## Requirement
Write out the whole listing below so that every line matches exactly.

-------- Source material

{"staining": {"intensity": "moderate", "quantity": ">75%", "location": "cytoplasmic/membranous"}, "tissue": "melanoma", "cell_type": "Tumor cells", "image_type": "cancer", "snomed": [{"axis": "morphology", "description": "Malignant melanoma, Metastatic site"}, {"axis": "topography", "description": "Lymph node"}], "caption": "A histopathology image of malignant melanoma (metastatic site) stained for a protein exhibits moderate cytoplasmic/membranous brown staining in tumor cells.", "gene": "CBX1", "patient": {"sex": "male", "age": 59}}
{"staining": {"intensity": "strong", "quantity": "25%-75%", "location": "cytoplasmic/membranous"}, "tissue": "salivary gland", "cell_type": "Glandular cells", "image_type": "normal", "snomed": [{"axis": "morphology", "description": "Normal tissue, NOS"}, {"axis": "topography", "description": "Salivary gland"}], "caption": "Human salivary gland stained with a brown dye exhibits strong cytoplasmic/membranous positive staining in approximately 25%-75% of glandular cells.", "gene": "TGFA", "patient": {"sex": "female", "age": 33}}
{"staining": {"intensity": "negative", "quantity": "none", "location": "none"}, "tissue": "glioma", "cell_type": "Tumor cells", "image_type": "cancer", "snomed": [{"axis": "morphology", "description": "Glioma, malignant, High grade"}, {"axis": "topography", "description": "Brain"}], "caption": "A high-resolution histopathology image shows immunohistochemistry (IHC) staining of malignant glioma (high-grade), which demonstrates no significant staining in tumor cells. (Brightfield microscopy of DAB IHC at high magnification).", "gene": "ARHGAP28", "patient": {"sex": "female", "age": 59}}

----------------

## Output of the task
{"staining": {"intensity": "moderate", "quantity": ">75%", "location": "cytoplasmic/membranous"}, "tissue": "melanoma", "cell_type": "Tumor cells", "image_type": "cancer", "snomed": [{"axis": "morphology", "description": "Malignant melanoma, Metastatic site"}, {"axis": "topography", "description": "Lymph node"}], "caption": "A histopathology image of malignant melanoma (metastatic site) stained for a protein exhibits moderate cytoplasmic/membranous brown staining in tumor cells.", "gene": "CBX1", "patient": {"sex": "male", "age": 59}}
{"staining": {"intensity": "strong", "quantity": "25%-75%", "location": "cytoplasmic/membranous"}, "tissue": "salivary gland", "cell_type": "Glandular cells", "image_type": "normal", "snomed": [{"axis": "morphology", "description": "Normal tissue, NOS"}, {"axis": "topography", "description": "Salivary gland"}], "caption": "Human salivary gland stained with a brown dye exhibits strong cytoplasmic/membranous positive staining in approximately 25%-75% of glandular cells.", "gene": "TGFA", "patient": {"sex": "female", "age": 33}}
{"staining": {"intensity": "negative", "quantity": "none", "location": "none"}, "tissue": "glioma", "cell_type": "Tumor cells", "image_type": "cancer", "snomed": [{"axis": "morphology", "description": "Glioma, malignant, High grade"}, {"axis": "topography", "description": "Brain"}], "caption": "A high-resolution histopathology image shows immunohistochemistry (IHC) staining of malignant glioma (high-grade), which demonstrates no significant staining in tumor cells. (Brightfield microscopy of DAB IHC at high magnification).", "gene": "ARHGAP28", "patient": {"sex": "female", "age": 59}}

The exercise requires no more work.